熊剑锋, 闫肖杰, 江璞玉, 刘均, 程远胜. 任意边界下多跨梁弯曲计算及其工程应用[J]. 中国舰船研究, 2019, 14(4): 61-66. DOI: 10.19693/j.issn.1673-3185.01207
引用本文: 熊剑锋, 闫肖杰, 江璞玉, 刘均, 程远胜. 任意边界下多跨梁弯曲计算及其工程应用[J]. 中国舰船研究, 2019, 14(4): 61-66. DOI: 10.19693/j.issn.1673-3185.01207
Xiong Jianfeng, Yan Xiaojie, Jiang Puyu, Liu Jun, Cheng Yuansheng. Bending calculation of multi-span beam under arbitrary boundary conditions and engineering application thereof[J]. Chinese Journal of Ship Research, 2019, 14(4): 61-66. DOI: 10.19693/j.issn.1673-3185.01207
Citation: Xiong Jianfeng, Yan Xiaojie, Jiang Puyu, Liu Jun, Cheng Yuansheng.

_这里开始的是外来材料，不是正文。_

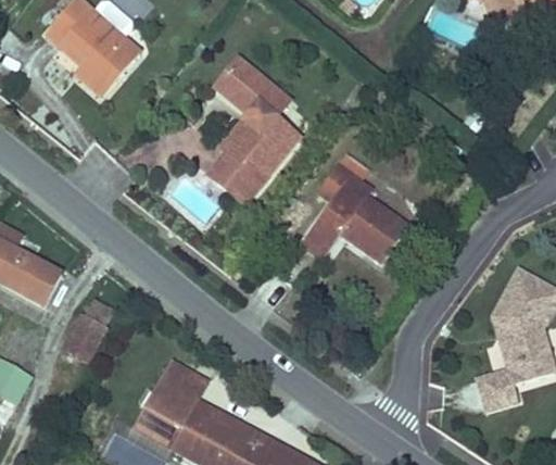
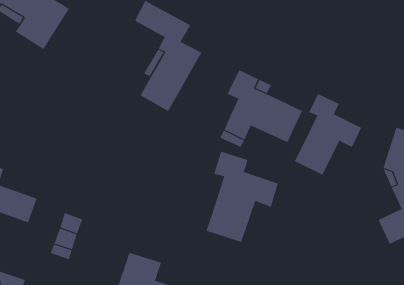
building: none -> [294,93,362,175]
building: none -> [206,151,279,243]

Bending calculation of multi-span beam under arbitrary boundary conditions and engineering application thereof[J]. Chinese Journal of Ship Research, 2019, 14(4): 61-66. DOI: 10.19693/j.issn.1673-3185.01207

任意边界下多跨梁弯曲计算及其工程应用

Bending calculation of multi-span beam under arbitrary boundary conditions and engineering application thereof

  • 摘要:
      目的  为了快速寻找到甲板结构在轮印载荷下的最危险工况,
      方法  针对任意边界条件下多跨梁弯曲问题,首先利用改进的傅里叶级数方法(IFSM)描述多跨梁的位移函数,列出位移函数需满足的边界方程,并求解得到级数中各系数间的关系式;然后,基于哈密顿原理得到能量控制方程,采用伽辽金方法求解出满足边界条件的梁结构位移函数,通过算例,与有限元结果进行对比,验证此方法的正确性;最后,将该方法应用于轮印载荷下多跨梁最危险工况的计算中。
      结果  结果表明,所用方法的计算结果与有限元结果的误差小于0.05%,具有很好的精度。
      结论  相比有限元法,所用方法求解多跨梁最危险工况的速度得到极大提高,同时结合遗传算法,可获得更为精确的轮印载荷最危险工况的作用位置。

     

    Abstract:
      Objectives  To find the worst-case of a deck structure under patch loading quickly.
      Methods  For the bending of a multi-span beam under arbitrary boundary conditions, an Improved Fourier Series Method(IFSM)is used to describe the displacement functions of the multi-span beam, list the boundary equations that the displacement functions need to meet and solve such equations to obtain the relational expressions of coefficients; and then an energy control equation is obtained on the basis of the Hamilton principle, the displacement functions of beam structure satisfying the boundary conditions is acquired with the Galerkin method, and the functions are compared with the finite element results by means of example analysis. Finally, this method is applied to the calculation of the worst-case analysis of multi-span beam under patch loading.
      Results  The results show that the error between the result of this paper and the finite element analysis is less than 0.05%, indicating good accuracy.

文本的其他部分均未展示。